Yehezkiel 16:31

"Betapa hina kelakuanmu, bukankah engkau seperti perempuan jalang yang mengambil upah,"

Makna Kesombongan dan Pelacuran Spiritual

Ayat Yehezkiel 16:31 melukiskan gambaran yang kuat tentang kehinaan dan kemerosotan moral yang dialami oleh kota Yerusalem, yang dalam perumpamaan nabi Yehezkiel digambarkan sebagai seorang wanita. Frasa "perempuan jalang yang mengambil upah" bukan sekadar metafora tentang ketidaksetiaan, tetapi juga merujuk pada tindakan yang didasari oleh kesombongan dan keinginan untuk mendapatkan keuntungan pribadi, bahkan dengan cara-cara yang merendahkan.

Dalam konteks pasal 16, Yerusalem digambarkan telah menerima anugerah besar dari Tuhan. Ia diangkat dari kehinaan, diberi kemuliaan, dan diperlakukan seperti seorang ratu. Namun, alih-alih membalas kesetiaan dengan kesetiaan, Yerusalem justru menjadi sombong. Kesombongan ini mendorongnya untuk mencari sekutu dan bergantung pada kekuatan duniawi, seperti yang digambarkan oleh pelacur yang mencari pelanggan untuk mendapatkan bayaran. Ia berpaling dari Tuhannya, sumber segala kebaikan, demi keuntungan sesaat dan kesenangan duniawi.

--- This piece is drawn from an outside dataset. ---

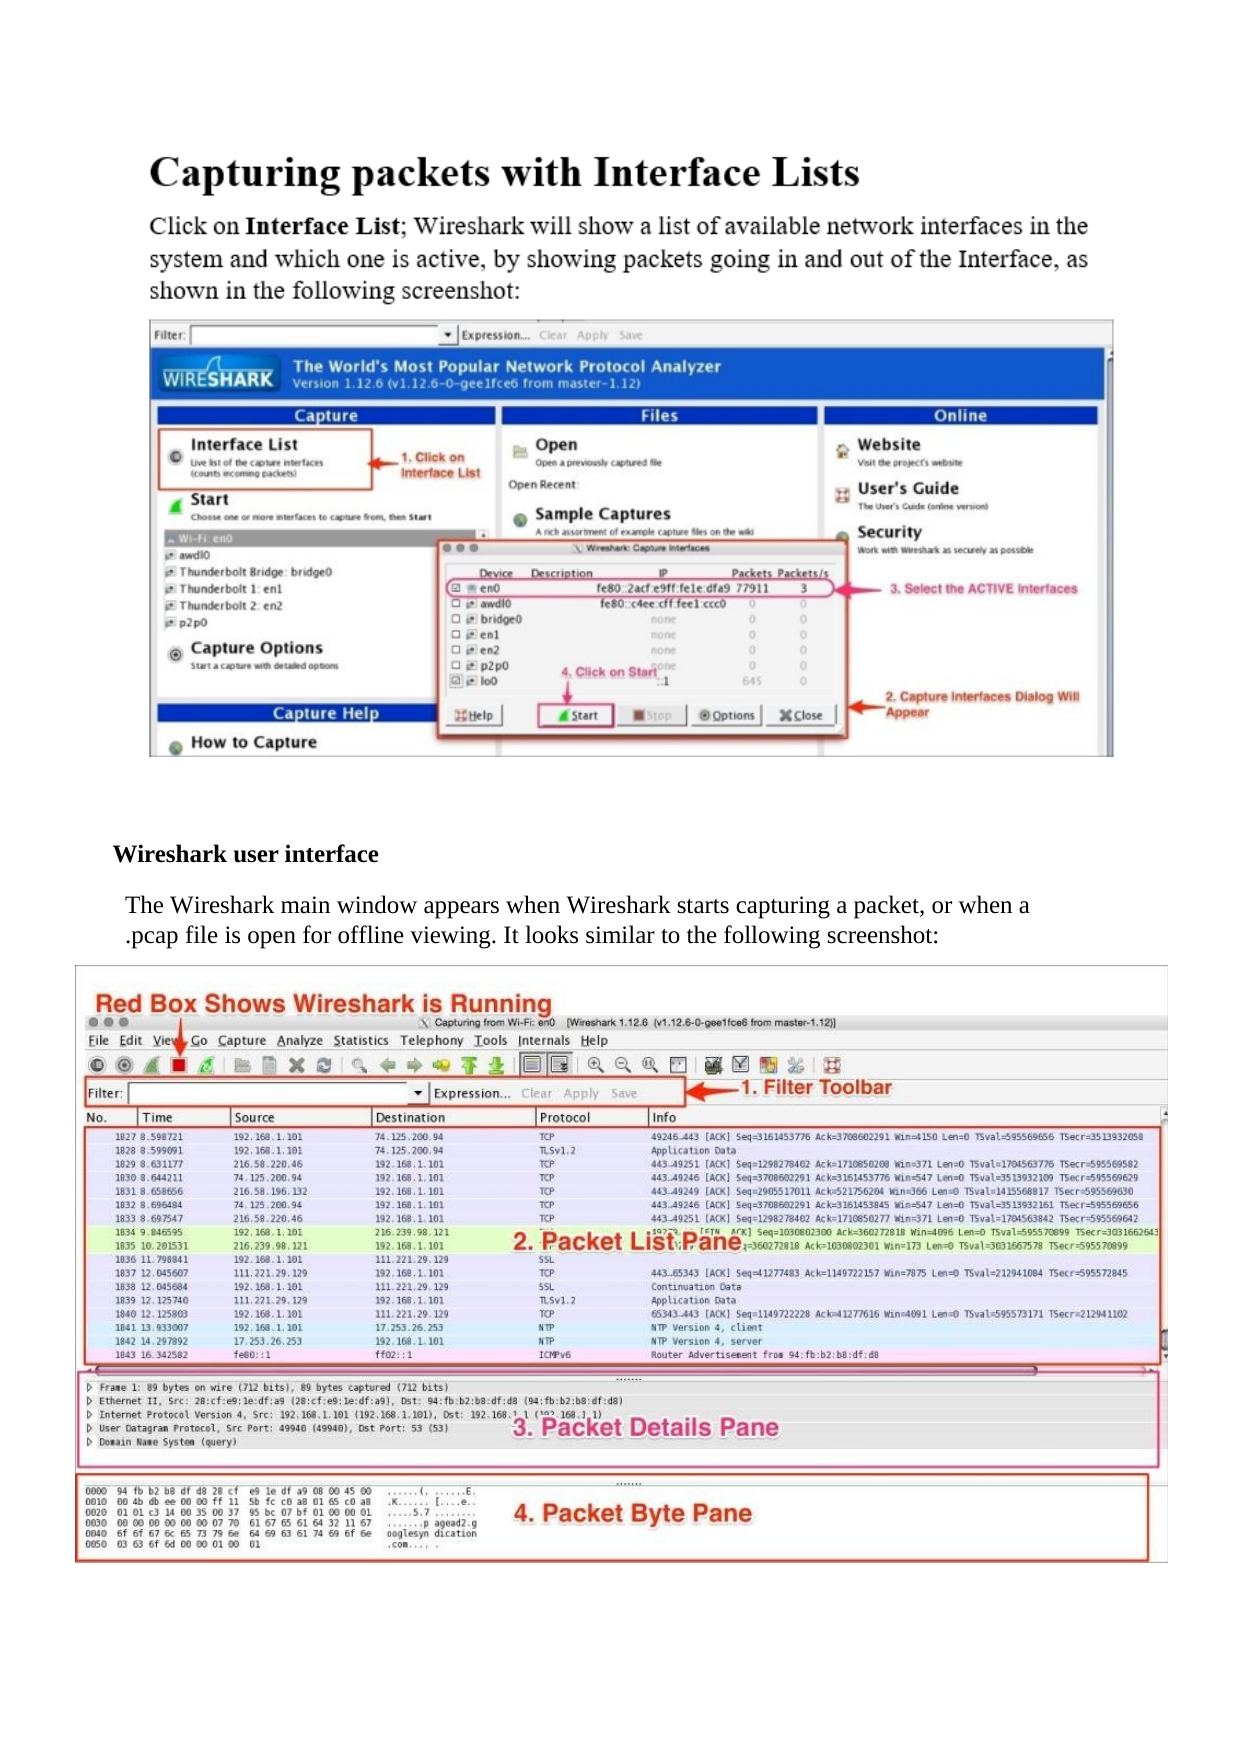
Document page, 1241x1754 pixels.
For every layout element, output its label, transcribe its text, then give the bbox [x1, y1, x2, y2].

Tindakan ini bukan hanya masalah ketidaksetiaan seksual dalam metafora, tetapi juga merupakan pelanggaran perjanjian yang mendalam dengan Tuhan. Yerusalem telah "menyetubuhi" diri dengan bangsa-bangsa lain, meminta imbalan dari mereka, dan mengabaikan perintah-perintah Tuhan. Ini adalah bentuk pelacuran spiritual, di mana kesetiaan kepada Tuhan ditukar dengan persahabatan dan keuntungan dari kekuatan-kekuatan yang menentang-Nya.

Konsekuensi dari tindakan ini sangatlah mengerikan. Tuhan menyatakan bahwa Yerusalem akan dihukum karena kekejiannya. Kehinaan yang ia lakukan akan berbalik menjadi sumber rasa malu baginya. Ia akan diadili sebagaimana seorang wanita yang berzina diadili, dan akan menerima hukuman setimpal atas kesetiaan yang hilang dan kesombongan yang merajalela.

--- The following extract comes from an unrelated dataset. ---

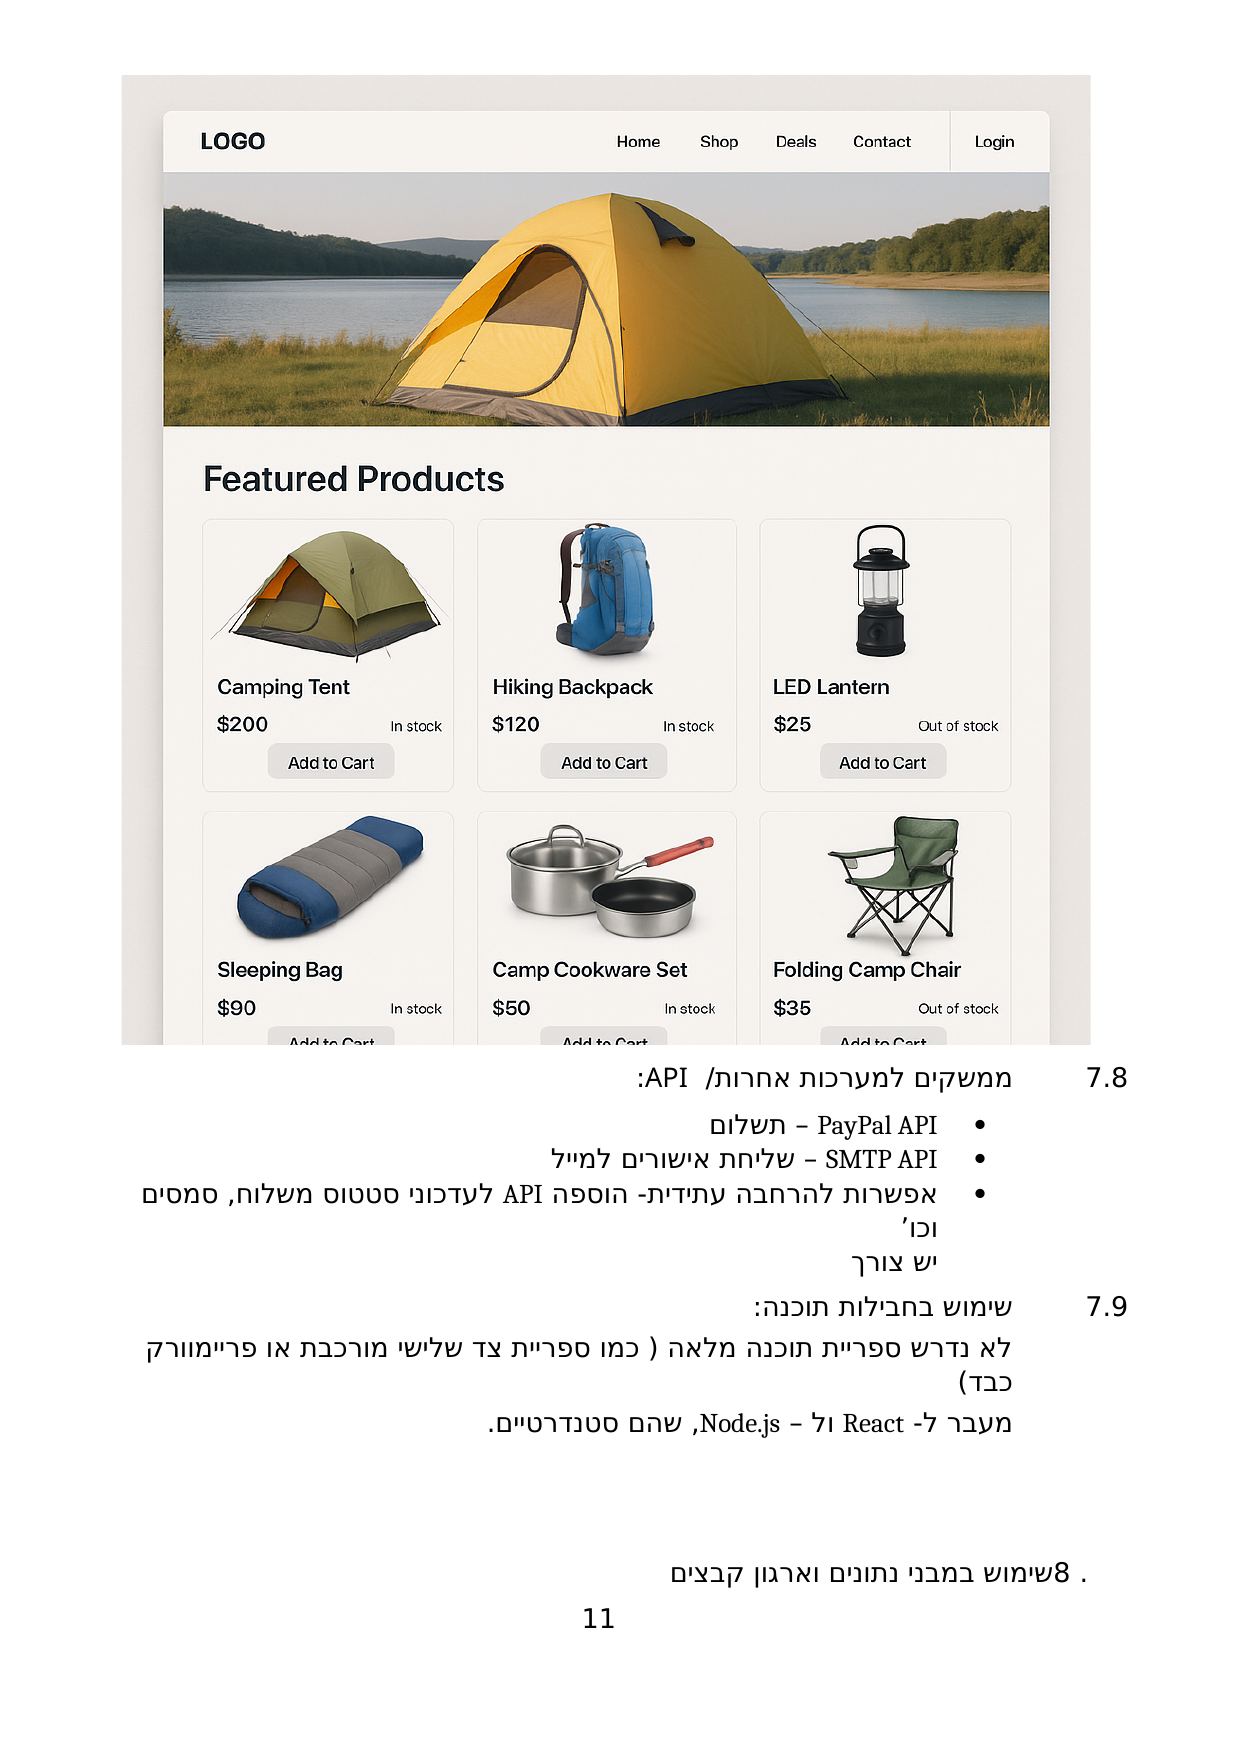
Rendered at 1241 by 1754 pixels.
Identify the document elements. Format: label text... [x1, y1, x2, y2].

Pesan dalam Yehezkiel 16:31 sangat relevan hingga kini. Ia mengingatkan kita akan bahaya kesombongan yang dapat membutakan hati dari rahmat Tuhan dan mendorong kita untuk mencari pemenuhan diri melalui cara-cara yang salah. Sama seperti Yerusalem, ketika kita mengutamakan ego, keinginan materi, atau persetujuan duniawi di atas ketaatan kepada Tuhan, kita membuka diri terhadap kehinaan dan kehilangan berkat spiritual. Kesetiaan sejati kepada Tuhan menuntut kerendahan hati, pengorbanan, dan penolakan terhadap segala sesuatu yang dapat memisahkan kita dari-Nya.